Albeit the huge improvement of deep learning methods over the years, there are no robots walking around us. Deep learning can beat the top professionals in the Go game but lose to amateurs. Deep learning can surpass humans' accuracy in recognizing images but misclassify when one-pixel is modified. Indeed, in a research that appeared on BBC news, we showed that only one-pixel is necessary to change between classes. This reveals that deep learning solutions are surprisingly shallow. While they can learn complex correlations, they also learn unrobust features, trading robustness for accuracy. For many years we and other researchers have been looking for solutions to these problems. We found several mechanisms that can explain the problems. Improvements are existent but are more like patches than real solutions.

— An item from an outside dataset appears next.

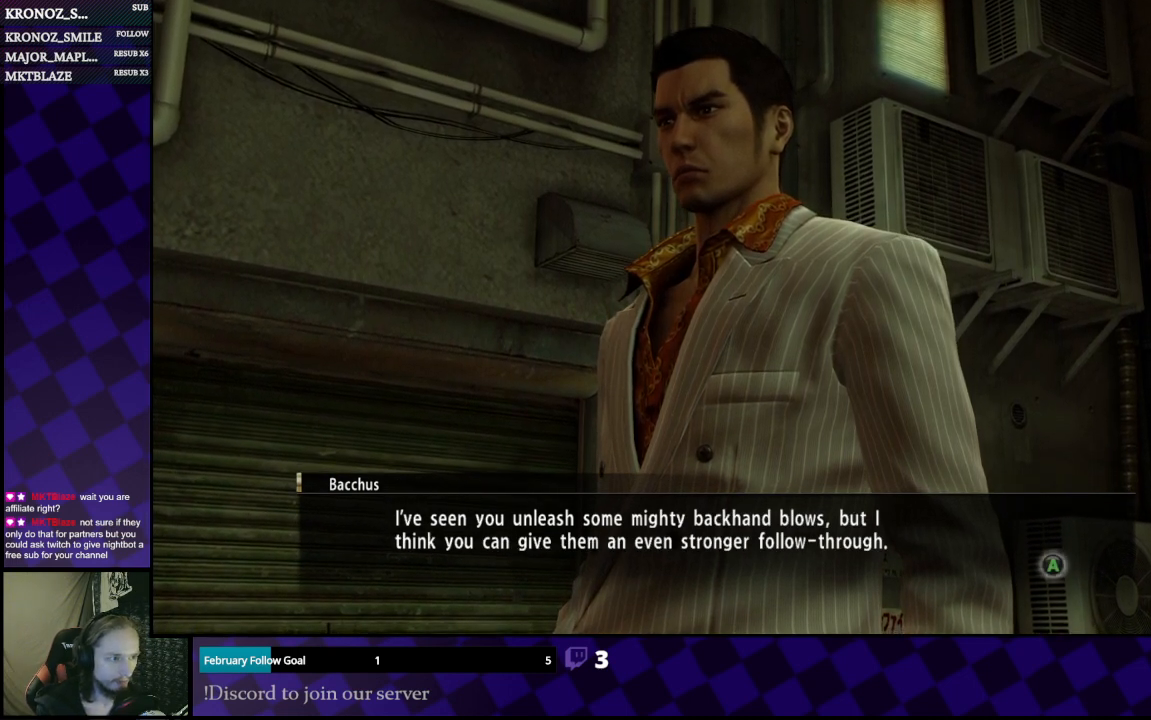
Gameplay with a controller (Xbox layout); each line is a JSON object with the inputs held at the frame after it. "events" lists button and stick changes between this image and that frame as [ms after this image, input, new state], when the widget could be followed in between.
{"buttons": [], "left_stick": "center", "right_stick": "center", "events": [[100, "A", "down"], [200, "A", "up"]]}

The only methods capable of getting near perfect adaptation and robust solutions are based on the "Novel AI Paradigm - Equilibrium Machines" rather than optimization. Having said that, novel architectures or hybrid systems are still not extensively researched. They could change the current results and pave the way for a new generation of AI.

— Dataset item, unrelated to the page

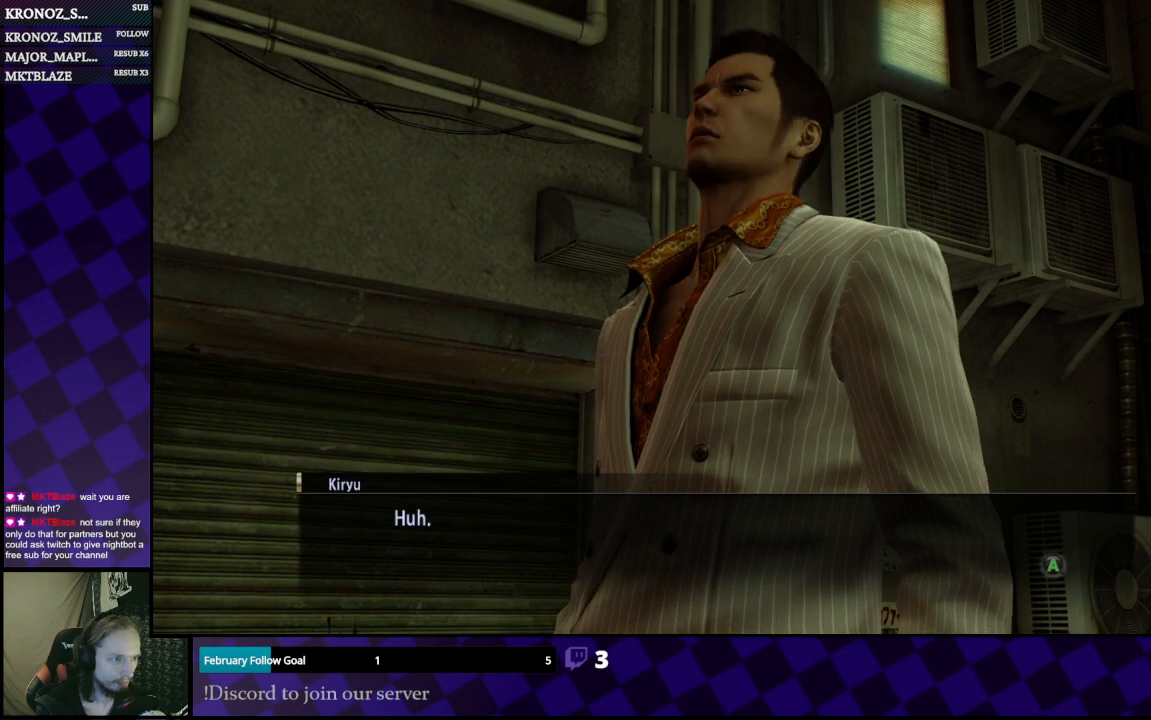
{"buttons": [], "left_stick": "center", "right_stick": "center", "events": []}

Novelty-Organizing & Self-Organizing Classifiers

Novelty-Organizing Team of Classifiers (NOTC) is the first method to join both direct policy search and value function approaches into one method. In fact, it is part of a new class of algorithms called Self-Organization Classifiers which is the first and perhaps the only type of algorithm that can adapt on the fly when a given problem changes (e.g., maze changes in shape). NOTC's high adaptability is possible because states are automatically updated with experience. NOTC has also being applied to camera-based autonomous driving and other applications. It is expected that variations of this algorithm or principles discovered here will be useful in future technologies and/or applications.

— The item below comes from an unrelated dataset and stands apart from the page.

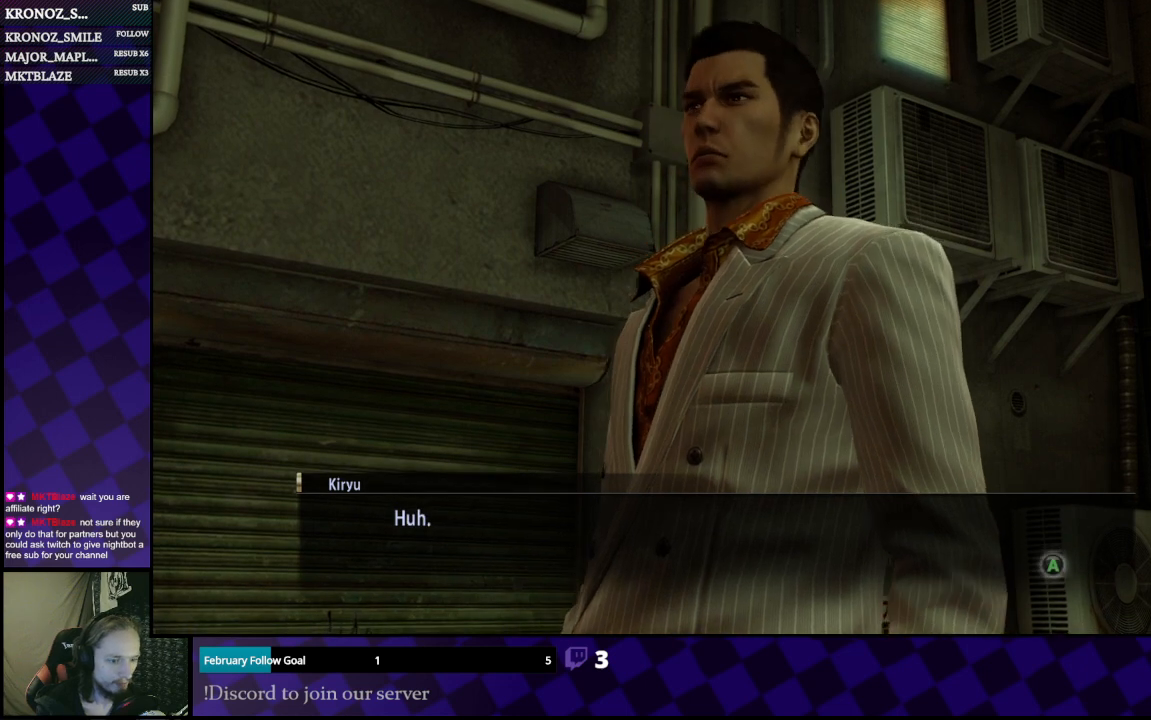
{"buttons": [], "left_stick": "center", "right_stick": "center", "events": []}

SUNA and Unified Neural Model

Evolutionary reinforcement learning uses the design flexibility of evolutionary algorithms to tackle the most general paradigm of machine learning, reinforcement learning. SUNA is the first and currently the only algorithm that takes this flexibility to the limit, unifying most of the previous proposed features into one unified neuron model. SUNA is a learning system that evolves its own topology and is able to learn even in non-markov problems. In other words, SUNA's generality increases robustness to parameters and types of problems that can be solved. SUNA and its variations were applied to various problems including function approximation, neural based symmetric encryption. Moreover, a method based on SUNA was also applied to the evolution of Deep Neural Networks.

Hacking AI Systems

Hacking into AI systems is one of the few ways to enter their world. Attacking learning systems allow us to dive deep into the code learned by a system, revealing what a learning system understands to be, for example, a "horse" or a "ship". Indeed, in a research that appeared on BBC news, we showed that only one-pixel is necessary to change between classes. In other words, the learned concepts of, for example, "horse" or "ship" can be changed with only one pixel. This demonstrates that although such neural networks achieve suprahuman recognition in datasets what the neural networks really "understand" to be a "horse" or "ship" is far from intelligent. We will continue to hack AI systems to test and understand them. For there are a lot of unexplored land inside the black-box of AI systems.

Novel Optimization

SAN is an extremely simple multi-objective optimization algorithm which outperformed all algorithms in the hardest multi-objective benchmark. When analyzed under the concept of Optimization Forces it was revealed that the reason for SAN's performance derive from avoiding the conflict inside single population of candidate solutions by using independent subpopulations. Learning algorithms are nothing but optimization algorithms which allow machines to learn and adapt. The next generation of machine learning will certainly have a stronger synergy between them and models to be evolved.